Born Nov. 21, 1922, in her family’s home on McNeal Street in Bolivar, Tenn., Jeanne Elizabeth Russell entered a world vastly different from the one she would leave. She witnessed the arrival of electricity and telephone service to her small West Tennessee town.
She lived through the Great Depression and rolled bandages and used rationing coupons during World War II. A proud charter member of VFW Auxiliary Post 2949, she carried the memories of a century’s worth of American life, always ready with stories when encouraged to share them.

Jeanne Waller Campbell, pictured here near her 100th birthday, left a legacy of sugar cookies and Sunday school lessons.
But her faith, not her longevity, defined her. For nearly 85 years in Bolivar, Jeanne served at First Baptist Church with steady devotion — one Sunday school lesson, one jail ministry visit, one homebound meal at a time. She taught children about Jesus, led the Women’s Missionary Union and served on two pastor search committees. She sang in the Golden Sounds choir and played piano at nursing homes. She understood ministry happens wherever people need to hear God loves them.
Her son Burt remembers his mother as someone “deeply concerned about her neighbors and their salvation.” It was the driving force behind the cookies, the music, the teaching and the visiting. Every act of service pointed others toward the Savior she served.
Campbell graduated from Bolivar Central High School in 1940, a starting forward on the girls basketball team that won the West Tennessee championship in an era before state tournaments existed.
She earned her bachelor’s degree in home economics from the University of Tennessee in 1943, became a teacher in Hardeman County Schools and was a member of Beta Gamma Sigma, a professional society for women educators. She married Burton Waller, sharing 53 years of marriage before his death, and later married James E. Campbell of Jackson late in life.
The Russell and Waller families were close-knit, and Jeanne ensured that bonds remained strong across generations. She taught her extended family about faith, education, proper grammar, table manners and respect for others — not through lectures but through example. She lived what she believed.
She didn’t retire from service when she moved to the Village at Germantown in 2007. She simply found a new neighborhood to love. The cookies kept coming. The concern for others never wavered. At 90, 95 and 100 years old, she remained faithful to the calling that had shaped her entire life.
Her $1,000 bequest to the Tennessee Baptist Mission Board represents something profound about the nature of biblical stewardship. Campbell was not a woman of great wealth.
She lived frugally, carefully, without pretense. She possessed a prosperity that transcended material measures — the richness of a life poured out in service; the abundance of relationships built on genuine care and the wealth of knowing that her resources belonged to God.

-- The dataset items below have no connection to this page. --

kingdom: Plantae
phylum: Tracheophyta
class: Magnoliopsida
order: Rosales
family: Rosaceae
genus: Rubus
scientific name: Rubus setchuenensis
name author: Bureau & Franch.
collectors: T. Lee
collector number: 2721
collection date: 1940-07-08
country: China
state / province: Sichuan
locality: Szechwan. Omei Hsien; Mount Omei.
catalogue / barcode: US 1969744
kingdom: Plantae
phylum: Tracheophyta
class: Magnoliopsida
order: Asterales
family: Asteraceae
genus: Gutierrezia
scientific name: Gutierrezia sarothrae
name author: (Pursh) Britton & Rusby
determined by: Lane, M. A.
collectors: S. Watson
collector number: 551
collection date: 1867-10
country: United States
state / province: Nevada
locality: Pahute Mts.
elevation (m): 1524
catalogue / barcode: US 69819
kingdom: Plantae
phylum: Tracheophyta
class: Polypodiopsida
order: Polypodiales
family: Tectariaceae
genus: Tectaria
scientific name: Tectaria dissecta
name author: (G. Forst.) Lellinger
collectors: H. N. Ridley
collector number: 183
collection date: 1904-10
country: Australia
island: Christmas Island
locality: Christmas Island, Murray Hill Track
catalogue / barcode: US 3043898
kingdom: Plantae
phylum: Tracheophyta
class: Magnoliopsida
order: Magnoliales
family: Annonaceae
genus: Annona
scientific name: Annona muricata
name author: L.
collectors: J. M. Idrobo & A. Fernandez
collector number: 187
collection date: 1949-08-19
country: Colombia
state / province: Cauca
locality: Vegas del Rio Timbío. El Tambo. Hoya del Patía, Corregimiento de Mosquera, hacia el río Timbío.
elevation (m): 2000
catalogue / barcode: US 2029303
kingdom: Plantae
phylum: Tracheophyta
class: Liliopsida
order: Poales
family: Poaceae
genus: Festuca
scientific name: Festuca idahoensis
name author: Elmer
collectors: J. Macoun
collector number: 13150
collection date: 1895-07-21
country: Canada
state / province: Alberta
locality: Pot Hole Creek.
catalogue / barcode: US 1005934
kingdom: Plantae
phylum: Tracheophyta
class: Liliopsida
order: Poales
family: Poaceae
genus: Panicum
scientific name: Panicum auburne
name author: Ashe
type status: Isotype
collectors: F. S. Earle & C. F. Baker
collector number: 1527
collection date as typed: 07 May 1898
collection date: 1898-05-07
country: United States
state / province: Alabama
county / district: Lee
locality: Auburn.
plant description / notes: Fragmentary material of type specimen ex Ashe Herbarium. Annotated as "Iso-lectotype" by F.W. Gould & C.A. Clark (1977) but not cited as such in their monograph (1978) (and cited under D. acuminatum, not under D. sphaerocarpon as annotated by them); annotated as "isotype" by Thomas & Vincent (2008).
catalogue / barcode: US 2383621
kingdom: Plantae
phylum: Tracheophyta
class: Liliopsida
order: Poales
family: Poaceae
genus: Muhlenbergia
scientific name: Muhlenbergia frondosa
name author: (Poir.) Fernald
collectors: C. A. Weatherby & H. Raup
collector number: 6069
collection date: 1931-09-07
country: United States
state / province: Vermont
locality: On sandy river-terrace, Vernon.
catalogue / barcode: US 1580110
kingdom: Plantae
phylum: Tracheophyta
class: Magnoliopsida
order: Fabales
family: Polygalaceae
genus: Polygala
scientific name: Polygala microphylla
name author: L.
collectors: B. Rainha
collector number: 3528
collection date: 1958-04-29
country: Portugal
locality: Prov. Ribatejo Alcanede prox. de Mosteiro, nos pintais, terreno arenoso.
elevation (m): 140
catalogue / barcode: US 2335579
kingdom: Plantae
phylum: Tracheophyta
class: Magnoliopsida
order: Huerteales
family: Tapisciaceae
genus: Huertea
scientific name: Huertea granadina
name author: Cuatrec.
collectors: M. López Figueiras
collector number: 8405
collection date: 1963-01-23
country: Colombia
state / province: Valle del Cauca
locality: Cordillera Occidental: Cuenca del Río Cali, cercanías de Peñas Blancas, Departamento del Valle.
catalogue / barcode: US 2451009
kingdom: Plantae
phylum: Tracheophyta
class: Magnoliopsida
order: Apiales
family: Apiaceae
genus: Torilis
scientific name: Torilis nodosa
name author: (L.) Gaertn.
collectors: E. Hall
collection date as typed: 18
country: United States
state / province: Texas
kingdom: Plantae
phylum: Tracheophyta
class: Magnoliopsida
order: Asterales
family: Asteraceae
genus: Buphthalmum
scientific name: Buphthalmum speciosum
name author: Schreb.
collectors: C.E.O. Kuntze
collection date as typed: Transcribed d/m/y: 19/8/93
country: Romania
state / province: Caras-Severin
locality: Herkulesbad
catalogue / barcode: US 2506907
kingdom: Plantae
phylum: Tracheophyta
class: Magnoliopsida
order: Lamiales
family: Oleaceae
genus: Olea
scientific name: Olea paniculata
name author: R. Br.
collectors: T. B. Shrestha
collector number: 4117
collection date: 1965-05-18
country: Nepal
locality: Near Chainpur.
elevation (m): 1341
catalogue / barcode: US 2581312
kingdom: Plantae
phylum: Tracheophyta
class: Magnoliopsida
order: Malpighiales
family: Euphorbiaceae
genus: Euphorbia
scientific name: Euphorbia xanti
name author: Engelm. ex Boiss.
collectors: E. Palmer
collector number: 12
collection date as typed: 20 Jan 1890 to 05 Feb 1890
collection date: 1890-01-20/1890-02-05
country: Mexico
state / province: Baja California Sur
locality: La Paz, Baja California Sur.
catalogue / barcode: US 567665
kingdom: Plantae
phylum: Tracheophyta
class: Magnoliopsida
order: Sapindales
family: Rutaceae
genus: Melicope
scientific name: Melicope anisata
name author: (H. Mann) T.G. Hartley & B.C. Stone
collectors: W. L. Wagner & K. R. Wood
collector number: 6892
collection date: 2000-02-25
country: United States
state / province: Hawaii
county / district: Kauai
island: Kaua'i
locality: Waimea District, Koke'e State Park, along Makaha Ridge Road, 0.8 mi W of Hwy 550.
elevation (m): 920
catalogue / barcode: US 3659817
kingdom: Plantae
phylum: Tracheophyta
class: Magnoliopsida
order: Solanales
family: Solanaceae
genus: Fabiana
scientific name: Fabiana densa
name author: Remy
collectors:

She represents countless Southern Baptists whose names will never appear on buildings or in denominational histories, who serve faithfully in small towns and city retirement communities, who teach Sunday school and visit jails and bake cookies and play piano at nursing homes. They don’t serve for recognition. They serve because they love Jesus, and loving Jesus means loving people.
Generosity doesn’t end with death. Campbell’s final gift ensures that the mission work she supported throughout her life will continue after her voice has joined the heavenly chorus.
It’s a last act of faithfulness from a woman who spent 102 years demonstrating what it means to follow Christ with your whole heart, your whole life and even your last earthly resources.
The cookies have stopped coming and the piano is silent, but the legacy of “the cookie lady” endures — in the lives she touched, the students she taught, the neighbors she loved and in the missions her gift will support. Jeanne Waller Campbell lived well and gave well, faithful to the end and beyond.